The second part of the system would then adjust the presentation of your karma (to you and others) unscaled vector along the line to the 'perfect' site in the context of the viewer.

To use a simple example, lets say HN was over run with cat pictures, and I thought they were the best so I vote like this and "+1" (up and to the right), You the reader hate cat pictures so you always vote down/less like this.

So we've created virtual root nodes at +loves cat pictures and one at +hates cat pictures. Now I can plot your karma as negative with respect to mine if we assume that the center point between your root nexus and mine is 0. Now do this with enough topics and you get multiple consituencies all in the same discussion space where your view of their karma will inform you how likely it is you'll like to read what they wrote :-)


I had an idea to plot comment karma as a function of number of replies, and upvotes. So the axis would be 'discussion' and 'popularity'. A controversial opinion is probably unpopular but heavily discussed. Likewise, a pithy one-liner is popular but not discussed. Then you can see whether you tend to just parrot public sentiment and spout off-the-cuff remarks, or whether you create interesting conversations.


When would you ever vote "This is not good, more like this", or "this is good, less like this"?

The relative-karma system you described could work with one-axis karma, though. Interesting idea.


The problem with your proposal is that most people think they're objective most of the time. The less/more like this distinction relies on people knowing and admitting that sometimes the stuff they like is not better than the stuff they don't like.


HN is slow enough already. I don't think anything that requires per-user (or per-pair-of-users) weighting is going to fly on most sites.


slashdot does let you choose the meaning of your "upvote". While its comment system is far from perfect, it does have many good ideas. For some reason, I felt like karma whoring was less of an issue back when I was over there. Maybe because you could only be upvoted 5 times per comment, and you couldn't directly submit stories.


This is the one thing I have always missed about slashdot discussions. I rarely value the "humorous" posts on sites like this. It is not that I do not find the jokes funny, I do, its just that I'd rather increase the SNR even at the cost of a few chuckles. I think the big impediment to widespread adoption is the difficulty in creating an useful interface for tracking "kind of upvote" and then filtering based on type of upvote. I always had my slashdot prefs set up so that I never saw the "+5 funny comments."
■ ■ ■
Brief A = Please list every word or phrase that the discussion of karma systems places inside double quotation marks.
Brief B = Pick up the discussion of karma systems after its final sentence and extend it.
The listing that comes next has no connection to the discussion of karma systems.

Input data =
■ ■ ■
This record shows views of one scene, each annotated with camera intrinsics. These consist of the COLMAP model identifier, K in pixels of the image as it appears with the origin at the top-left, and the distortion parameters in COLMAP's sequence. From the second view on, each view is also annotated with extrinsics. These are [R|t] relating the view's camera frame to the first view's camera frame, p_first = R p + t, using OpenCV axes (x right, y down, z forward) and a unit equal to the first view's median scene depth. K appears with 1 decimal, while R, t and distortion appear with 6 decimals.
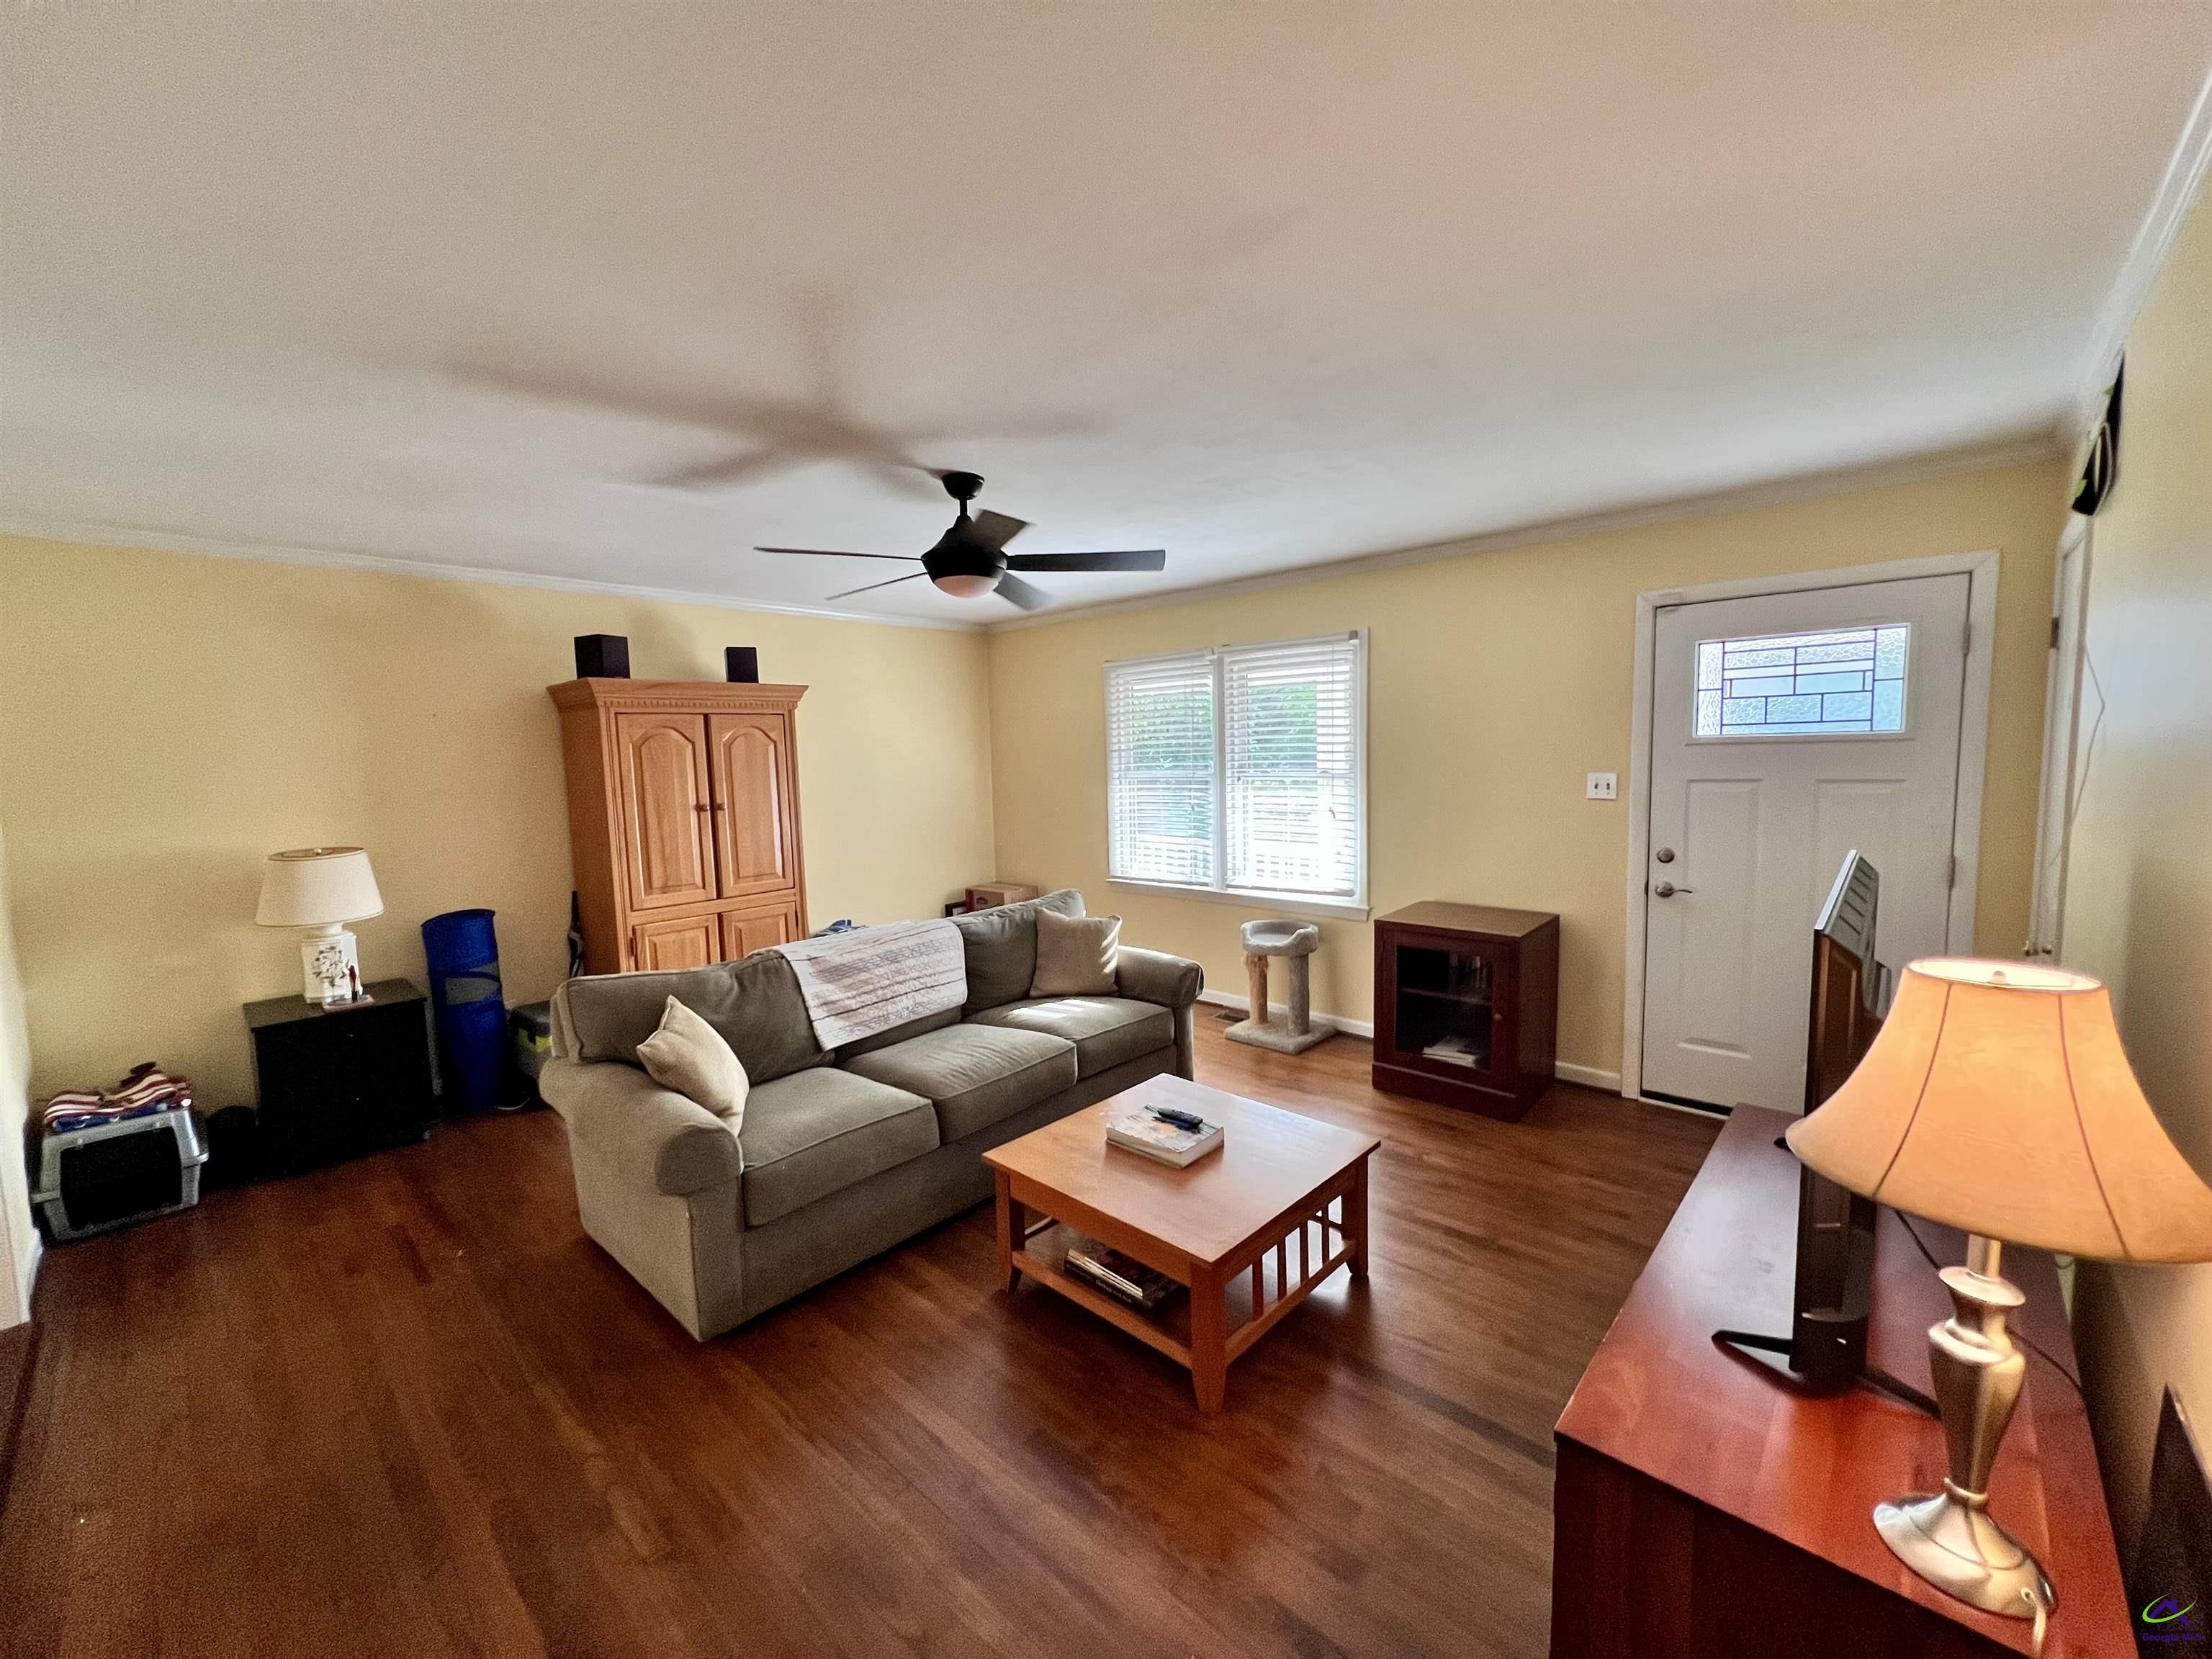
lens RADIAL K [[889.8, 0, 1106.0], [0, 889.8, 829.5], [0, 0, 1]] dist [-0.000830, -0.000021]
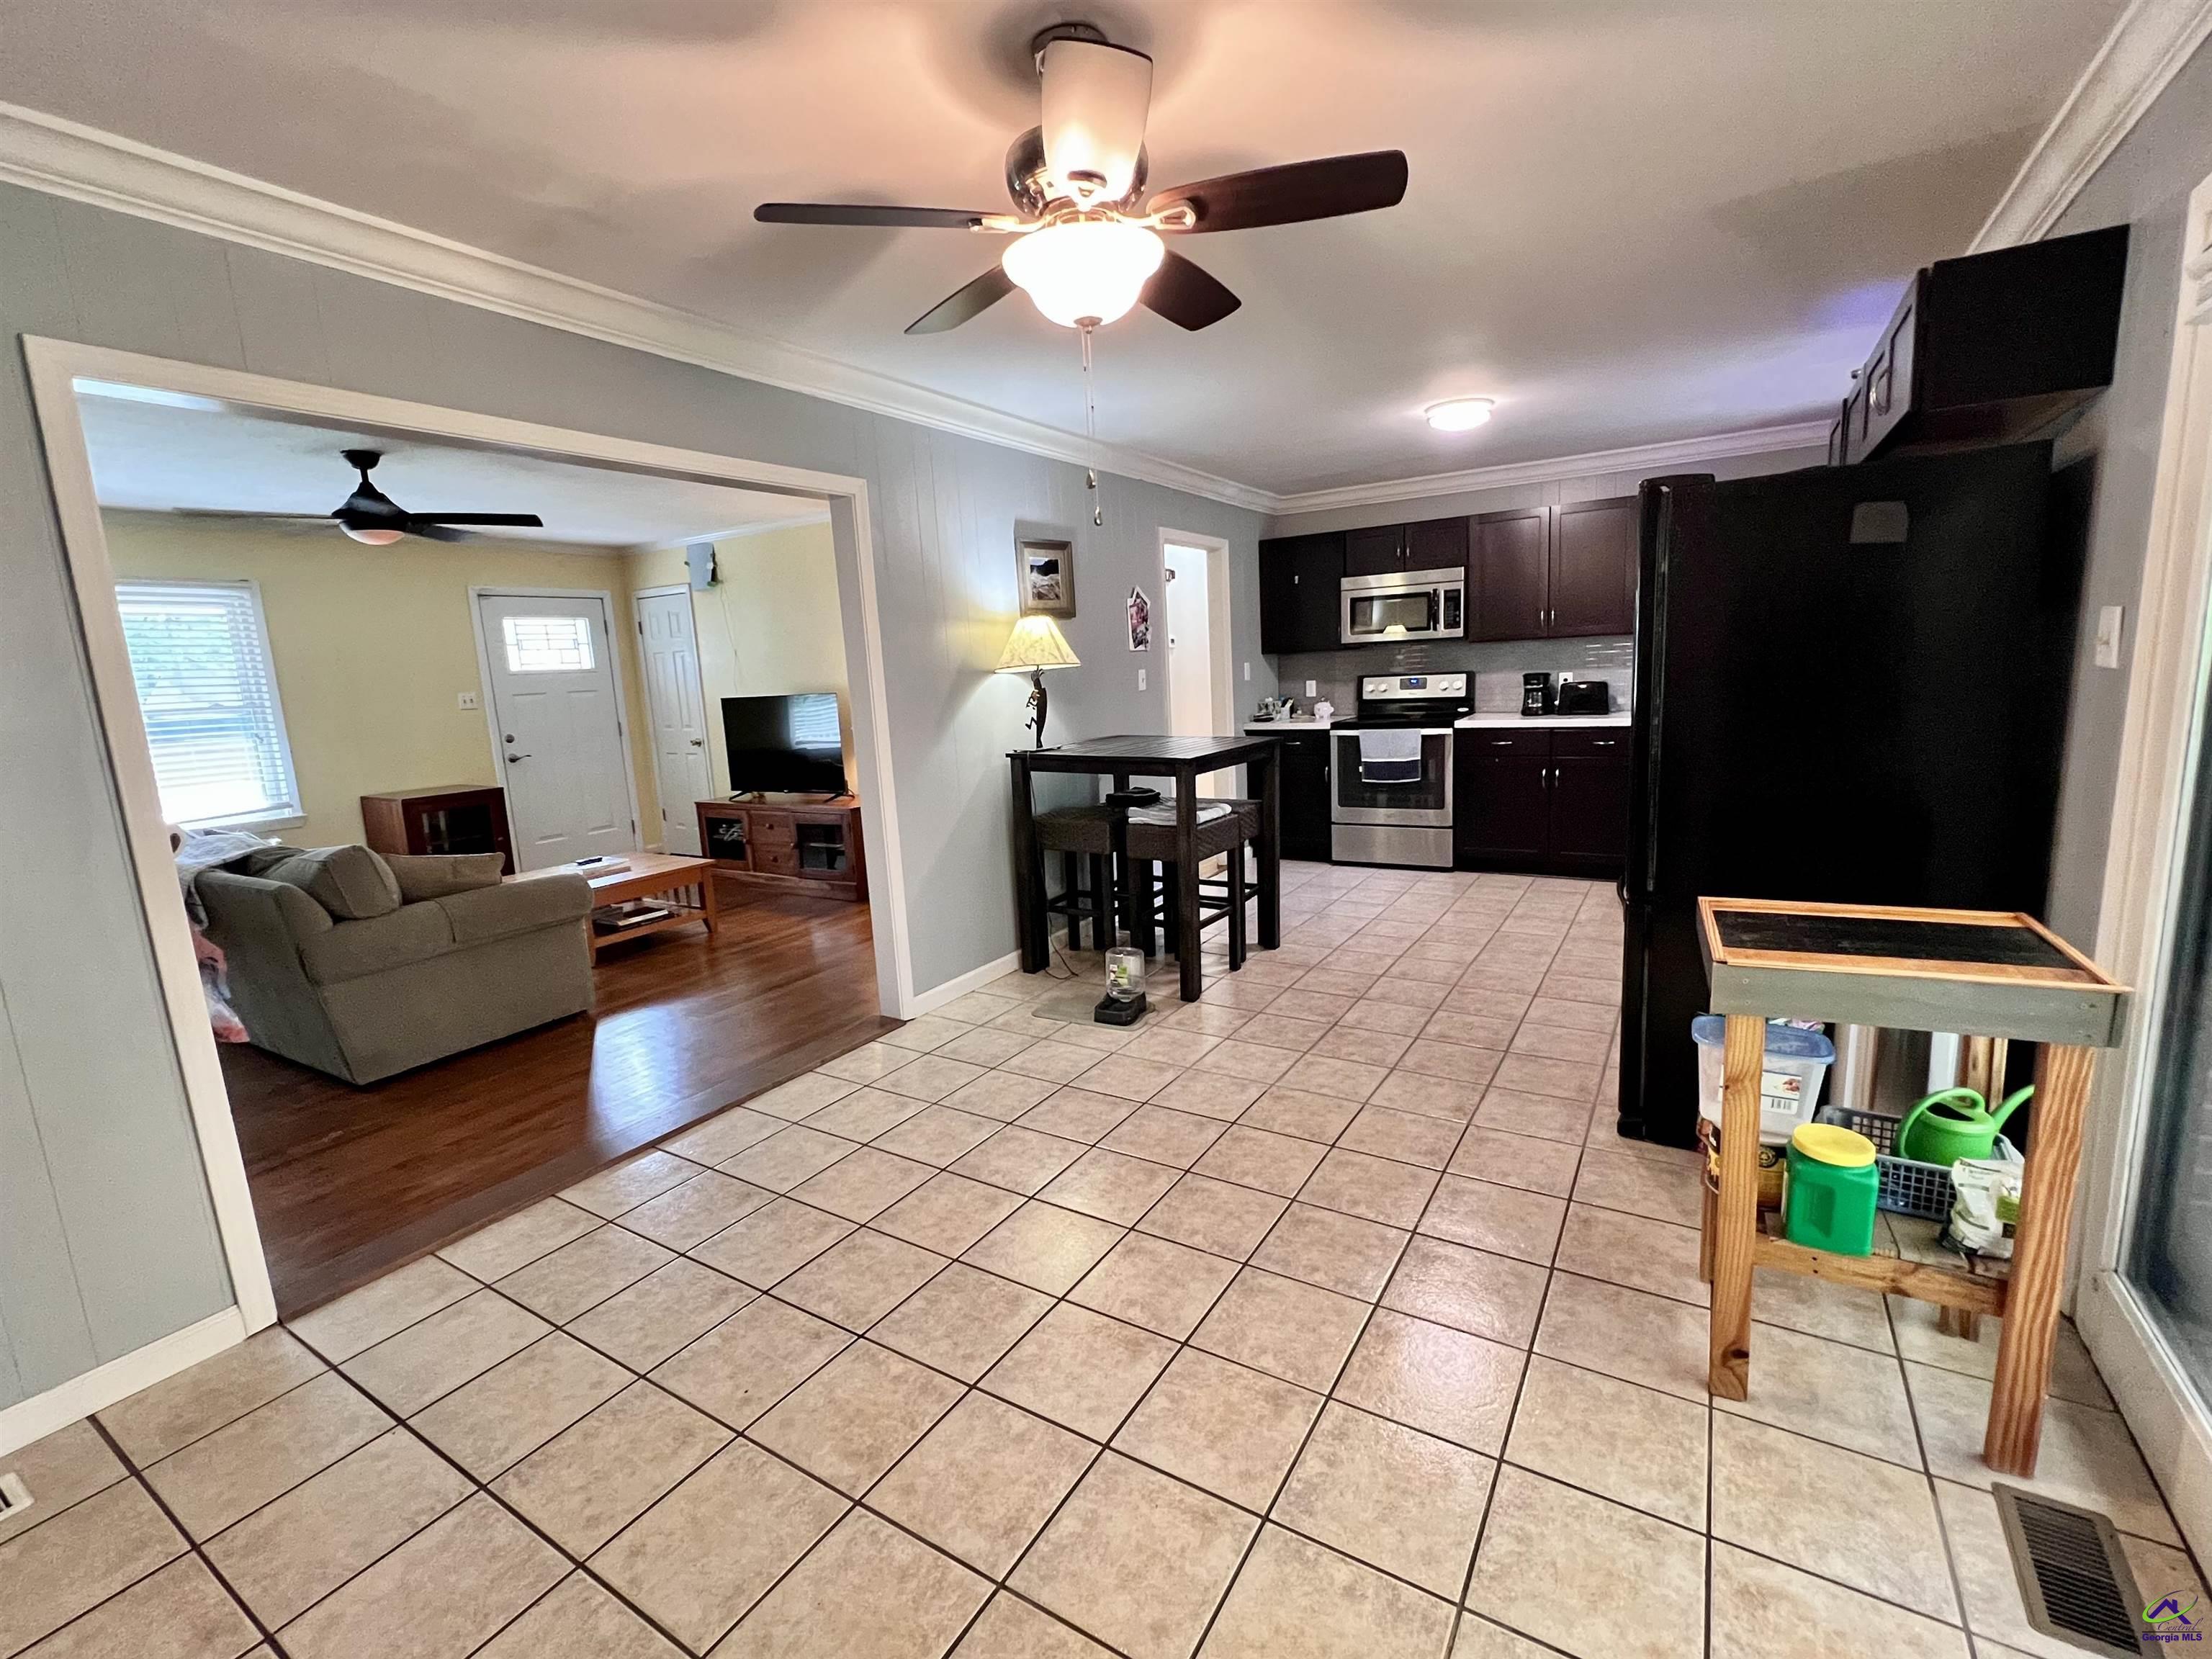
■ ■ ■
Exercise result A =
- "+1"
- "This is not good, more like this"
- "this is good, less like this"
- "upvote"
- "humorous"
- "kind of upvote"
- "+5 funny comments."

Exercise result B =
I can't speak for PG but being in the middle of designing a karma system for our application, karma is an incredibly powerful tool to encourage engagement.

Karma's value to the casual visitor is in communicating quality content that's been flagged by the community worker bees - the karma "waggle dance" :) From that perspective you want to be critical and only add weight to the "best things".

However karma also plays a very significant role in guiding people as to how to modify their behaviour such that the community appreciates them. We all want to be liked by communities we identify with and karma is a powerful tool to see how we can "fit in".

Karma is an incredibly powerful tool to communicate in a very discrete way to new community members how they can establish themselves.

As the karma-moderator I find myself looking to give the community ways award karma wherever I can. I'm not worried about how insignificant the effort that it was rewarding; all I want to do is give people encouragement when they do something (anything) the community appreciates.


Karma is a tool to promote social cohesiveness in a group. By allowing peers to reward and punish others, it provides a "majority rules" code of conduct that is as fluid as the whim of the mob.

This is good for building a sense of community where in-person interaction is infeasible, but it also brings with it the bad qualities (group think, punishment of new ideas that contradict the norm, cliques, personality cults, etc).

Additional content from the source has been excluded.